A repeated dose study of sucralose in human subjects concluded that "there is no indication that adverse effects on human health would occur from frequent or long-term exposure to sucralose at the maximum anticipated levels of intake". Conversely, a Duke University animal study funded by the Sugar Association found evidence that doses of Splenda between 100 and 1000 mg/kg BW/day, containing sucralose at 1.1 to 11 mg/kg BW/day, fed to rats reduced fecal microflora, increased the pH level in the intestines, contributed to increases in body weight, and increased levels of P-glycoprotein (P-gp). These effects have not been reported in humans. In response, McNeil Nutritionals, along with an expert panel that included scientists from Duke University, Rutgers University, New York Medical College, Harvard School of Public Health, and Columbia University reported in Regulatory Toxicology and Pharmacology that the Duke study was "not scientifically rigorous and is deficient in several critical areas that preclude reliable interpretation of the study results". The other ingredients in Splenda—dextrose and maltodextrin—are listed as generally recognized as safe because of their long history of safe consumption.

Sucralose may not be completely biologically inert, and a study showed that cooking with sucralose at high temperatures could cause it to degrade into potentially toxic compounds. However, only a very small amount (approximately 2–8% of sucralose consumed) is metabolized by the body, on average.

==Marketing controversy==
A Sugar Association complaint to the Federal Trade Commission stated that "Splenda is not a natural product. It is not cultivated or grown and it does not occur in nature." McNeil Nutritionals, the manufacturer of Splenda, has responded that its "advertising represents the products in an accurate and informative manner and complies with applicable advertising rules in the countries where Splenda brand products are marketed."

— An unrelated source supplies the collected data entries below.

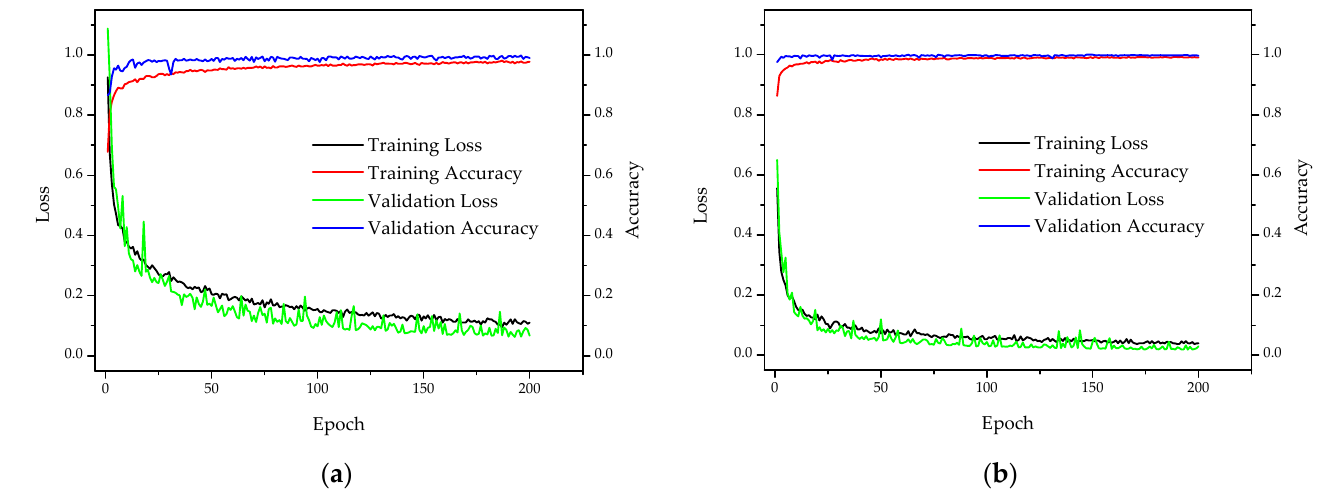
Figure 8. The classification accuracy and cross-entropy loss of the two models: ( a ) the GLNB; ( b ) the GLNB-based transfer learning model (GLNB-TL). Table 3. Comparison of the classification performance between GLNB and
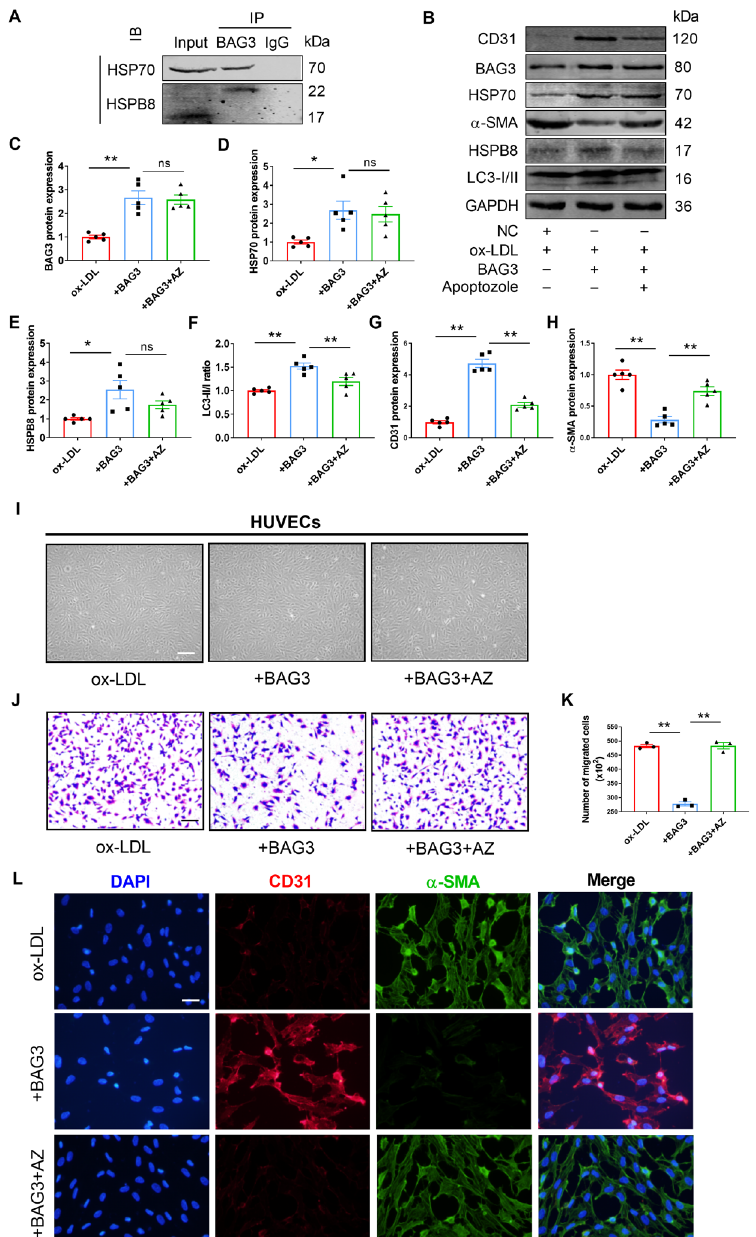
Figure 6. BAG3 blocks ox-LDL-induced EndMT through formation of CASA complex with HSP70 and HSPB8 in HUVECs. ( A ) Co-IP analysis for the interaction of BAG3 with HSP70 or HSPB8. HUVEC extracts were immunoprecipitated with anti-BAG3 antibody and probed with anti-HSP70 or anti-HSPB8 antibody. ( n = 3). ( B – H ) BAG3, HSP70, HSPB8, CD31, and α -SMA protein expressions and the LC3-II/LC3-I ratio were analyzed using Western blotting. Fold changes are shown ( n = 5). ( I ) Morphological changes post the indicated treatments were observed under a microscope (scale bar indicates 100 µm). ( J , K ) Transwell cell invasion assay was performed to analyze the migration ability of cells (scale bar indicates 100 µm). ( n = 3). ( L ) Representative images of double-fluorescent staining with α -SMA (green) and CD31 (red). The nuclei were stained blue with DAPI (scale bar indicates 50 µm). The data are presented as the mean ± S.E.M. ns p > 0.05, * p < 0.05, ** p < 0.01.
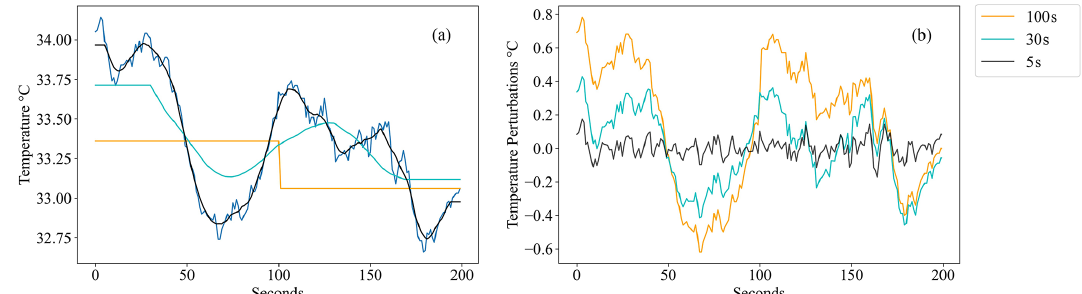
Figure 2. Sample pixel: (a) temperature and (b) temperature perturbations – example showing impact of different running filter sizes to calculate the perturbations. (a) Temperature measurement from a sample pixel of the IR camera. Dark blue is the original temperature, and the smoothed lines are the running mean used for the perturbation calculation (see legend for the length). The corresponding perturbation scales are shown in panel (b) . The mean of 100s only allows large perturbation influences to be shown while the smaller perturbation window of 5s accounts for small-scale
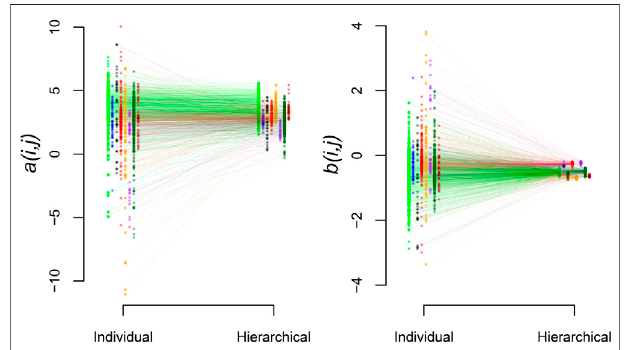
FIGURE 5 | Shrinkage of station estimates toward the biome-level values. Results are shown for a (left panel) and b (right panel). Within panels, mean station-level parameter estimates are shown for the individual and hierarchical analysis. Biome groups have distinct colors and are horizontally offset relative to one another for visualization. Lines connect individual stations estimated with both approaches.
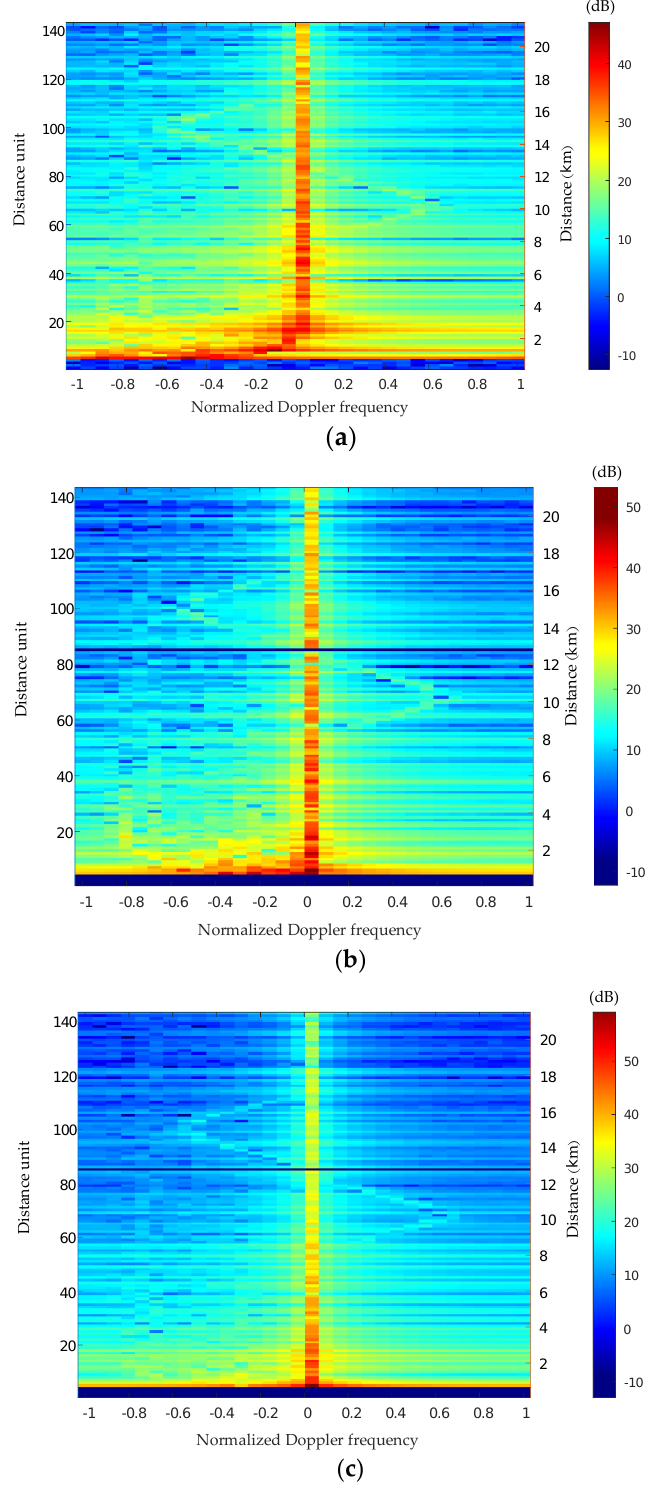
Figure 5. Comparison of Distance-Doppler spectra before and after compensation of fuselage frustum conformal array. ( a ) before compensation ( b ) after DW compensation ( c ) this paper. As can be seen from Figure 5a, the ground clutter signal is mainly concentrated on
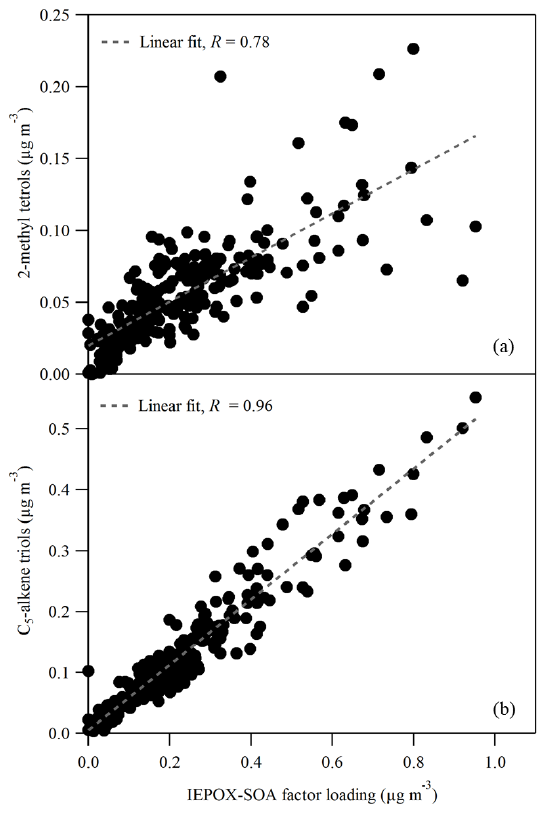
Figure 2. Scatter plot of the loading of the IEPOX-SOA factor de- rived from analysis of the AMS data set and the mass concentrations of C 5 -alkene triols and 2-methyltetrols measured by SV-TAG. All data collected during the IOP1 period are included, meaning that the plotted data are not limited to afternoon time periods.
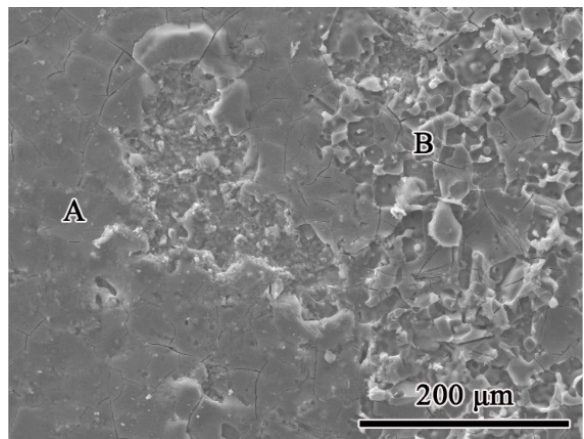
Figure 7. Surface morphology of the SiO 2 ‐ Al 2 O 3 glass composite coating after corrosion in marine environment for 100 h at 650 °C.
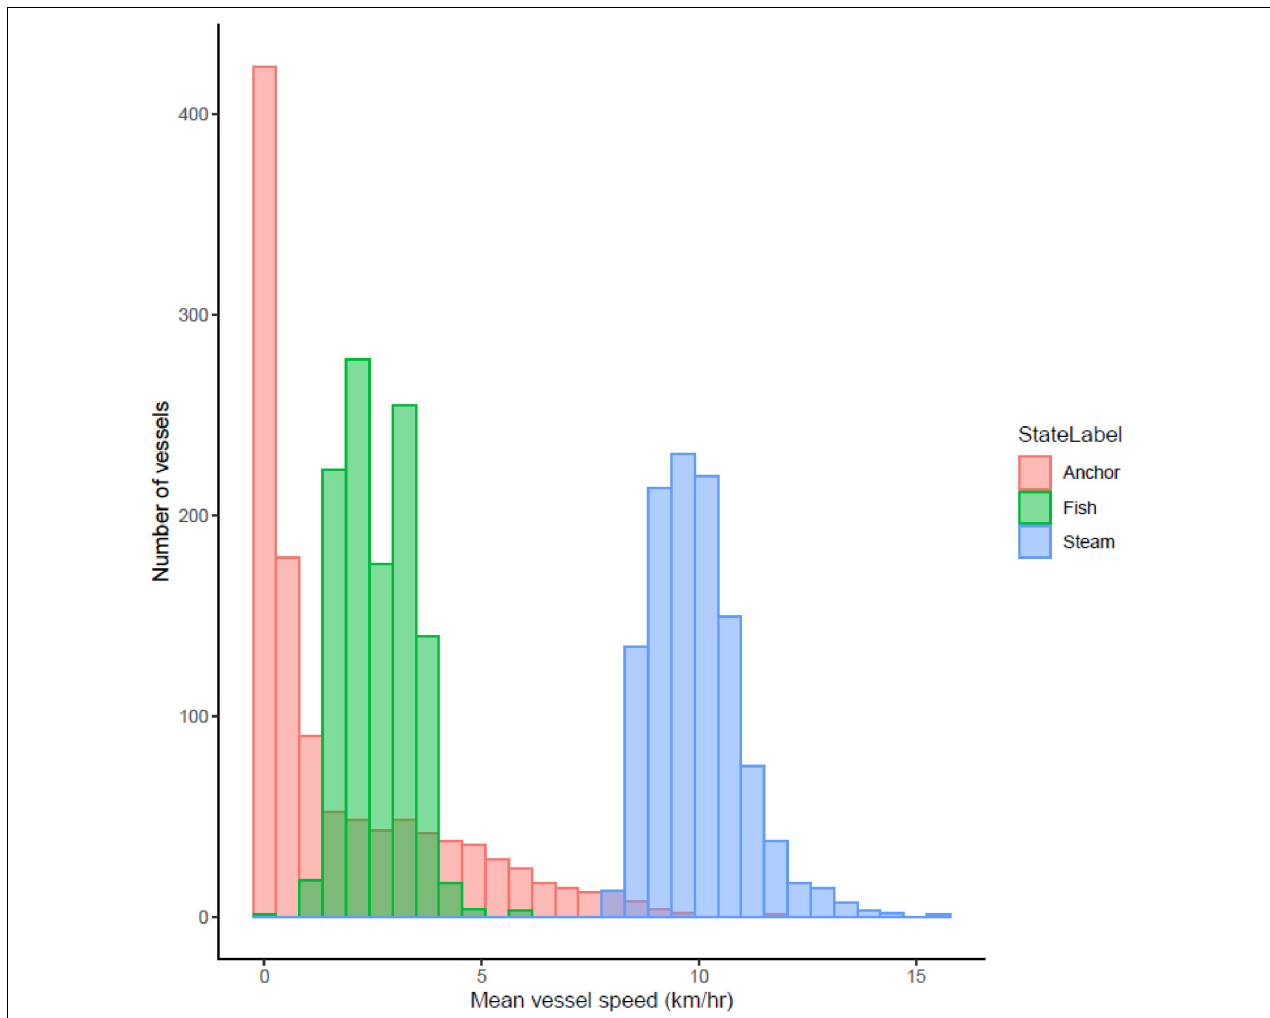
FIGURE 4 | Average speed for each vessel associated with each behavioral state. The speeds are taken from all 1,082 vessels whose behavior was classified, with the average calculated for each vessel across all of its VMS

In 2006, Merisant, the maker of Equal, filed suit against McNeil Nutritionals in U.S. District Court, Philadelphia, alleging that Splenda's tagline; "made from sugar, so it tastes like sugar" is misleading. McNeil argued during the trial that it had never deceived consumers or set out to deceive them, since the product is in fact made from sugar. Merisant asked that McNeil be ordered to surrender profits and modify its advertising. The case ended with an agreement reached outside of court, with undisclosed settlement conditions. In 2004, Merisant filed a complaint with the Better Business Bureau regarding McNeil's advertising. McNeil alleged that Merisant's complaint was in retaliation for a ruling in federal court in Puerto Rico, which forced Merisant to stop packaging Equal in packages resembling Splenda's. McNeil filed suit in Puerto Rico seeking a ruling which would declare its advertising to not be misleading. Following Merisant's lawsuit in Philadelphia, McNeil agreed to a jury trial and to the dismissal of its lawsuit in Puerto Rico. However, on May 11, 2007, the parties reached a settlement on the case, the terms of which were not disclosed.

In 2007, Merisant France prevailed in the Commercial Court of Paris against subsidiaries of McNeil Nutritionals LLC. The court awarded Merisant $54,000 in damages and ordered the defendants to cease advertising claims found to violate French consumer protection laws, including the slogans; "because it comes from sugar, sucralose tastes like sugar" and "With sucralose: comes from sugar and tastes like sugar".

A 2008 Duke University study on rats, funded by the Sugar Association, found adverse effects of consuming Splenda. McNeil's parent Johnson & Johnson responded by sponsoring its own team of experts to refute the study.